顔を見分けられない私の目印は、婚約者が捨てた手作りシャツ――それを着た御曹司を婚約者と間違えた私が、溺愛されました
Utau tori
恋愛現代恋愛
2026年07月28日
公開日
2.4万字
連載中
人の顔を認識できない早津紀にとって、青いシャツだけが婚約者を見つける唯一の目印だった。

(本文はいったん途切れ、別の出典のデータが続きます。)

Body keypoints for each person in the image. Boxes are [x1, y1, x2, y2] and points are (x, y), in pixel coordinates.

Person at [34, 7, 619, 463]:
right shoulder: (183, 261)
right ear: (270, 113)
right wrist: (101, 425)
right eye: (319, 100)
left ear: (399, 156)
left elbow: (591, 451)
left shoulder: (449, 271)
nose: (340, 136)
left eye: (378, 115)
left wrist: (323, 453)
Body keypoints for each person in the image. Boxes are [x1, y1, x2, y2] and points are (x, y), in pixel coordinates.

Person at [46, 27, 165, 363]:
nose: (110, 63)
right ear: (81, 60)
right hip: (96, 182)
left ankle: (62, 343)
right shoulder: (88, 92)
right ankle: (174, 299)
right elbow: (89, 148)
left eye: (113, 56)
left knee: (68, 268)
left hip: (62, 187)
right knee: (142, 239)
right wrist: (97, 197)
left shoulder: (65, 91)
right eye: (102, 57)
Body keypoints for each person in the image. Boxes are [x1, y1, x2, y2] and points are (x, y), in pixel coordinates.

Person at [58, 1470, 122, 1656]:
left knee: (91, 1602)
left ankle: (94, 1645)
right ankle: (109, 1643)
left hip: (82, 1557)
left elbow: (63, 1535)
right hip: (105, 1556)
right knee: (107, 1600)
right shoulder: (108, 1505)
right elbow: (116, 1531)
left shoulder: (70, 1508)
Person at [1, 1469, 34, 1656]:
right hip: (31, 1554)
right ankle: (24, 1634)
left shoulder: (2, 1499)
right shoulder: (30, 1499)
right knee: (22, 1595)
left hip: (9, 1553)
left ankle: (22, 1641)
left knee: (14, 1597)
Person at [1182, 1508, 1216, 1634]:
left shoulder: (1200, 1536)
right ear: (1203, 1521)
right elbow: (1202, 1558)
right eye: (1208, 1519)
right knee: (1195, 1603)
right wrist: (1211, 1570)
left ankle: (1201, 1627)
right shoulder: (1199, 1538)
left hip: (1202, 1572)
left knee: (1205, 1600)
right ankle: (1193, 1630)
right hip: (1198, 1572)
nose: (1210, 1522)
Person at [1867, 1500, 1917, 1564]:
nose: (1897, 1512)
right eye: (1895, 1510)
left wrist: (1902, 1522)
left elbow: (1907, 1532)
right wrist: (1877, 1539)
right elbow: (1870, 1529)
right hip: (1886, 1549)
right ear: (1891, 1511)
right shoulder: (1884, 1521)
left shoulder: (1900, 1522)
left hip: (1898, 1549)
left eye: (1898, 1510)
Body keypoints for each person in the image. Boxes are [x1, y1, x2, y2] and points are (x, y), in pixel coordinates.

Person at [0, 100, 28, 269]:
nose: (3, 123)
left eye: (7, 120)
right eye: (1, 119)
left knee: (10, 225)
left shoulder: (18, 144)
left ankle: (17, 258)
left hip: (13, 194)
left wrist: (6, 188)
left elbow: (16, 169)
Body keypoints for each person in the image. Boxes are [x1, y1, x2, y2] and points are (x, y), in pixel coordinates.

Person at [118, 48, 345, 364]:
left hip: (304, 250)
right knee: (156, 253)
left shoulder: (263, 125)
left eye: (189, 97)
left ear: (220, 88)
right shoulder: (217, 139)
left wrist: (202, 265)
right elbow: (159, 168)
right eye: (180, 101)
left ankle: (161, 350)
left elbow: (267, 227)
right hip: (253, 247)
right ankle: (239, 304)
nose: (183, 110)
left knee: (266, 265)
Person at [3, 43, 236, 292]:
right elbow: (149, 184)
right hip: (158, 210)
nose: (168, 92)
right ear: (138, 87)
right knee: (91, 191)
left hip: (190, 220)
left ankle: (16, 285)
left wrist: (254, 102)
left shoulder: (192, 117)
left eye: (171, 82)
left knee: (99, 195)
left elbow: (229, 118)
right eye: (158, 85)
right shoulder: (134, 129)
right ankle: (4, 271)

人混みの中でも彼を見つけられるように、彼女は自分の手で青いシャツを縫った。
それは、彼女が彼を愛している証であり、世界で唯一頼れる「目印」だった。
しかし婚約者の黒沢徹は、彼女が何を必要としているのか一度も理解しなかった。
痛む指のために特注の指サックが欲しいと言った時、彼が買ってきたのは神谷凛が勧めた化粧品。
甘い物が苦手だと何度伝えても、彼はいつも神谷凛の好きな蜂蜜ケーキを選んだ。
銀座で自分のブランドショップを開きたいという夢も、「安定の方が大事だろ」と簡単に否定された。
三度伝えたことも、彼の中には一つも残っていなかった。
そしてある日。
黒沢徹は、別の女性を選んで彼女の前から去った。
その夜、青いシャツを着て帰ってきた男は――彼女が知らない人だった。
彼女は、人を間違えた。
けれど、その間違いこそが、彼女に初めて「ちゃんと見てもらえる」人生を与えた。
やがて真実が明らかになった時、元婚約者が戻ってくる。
同じ青いシャツ。
同じ目印。
けれど、彼女を大切にするのは一人だけ。
彼女が最後に選ぶ相手は――誰なのか。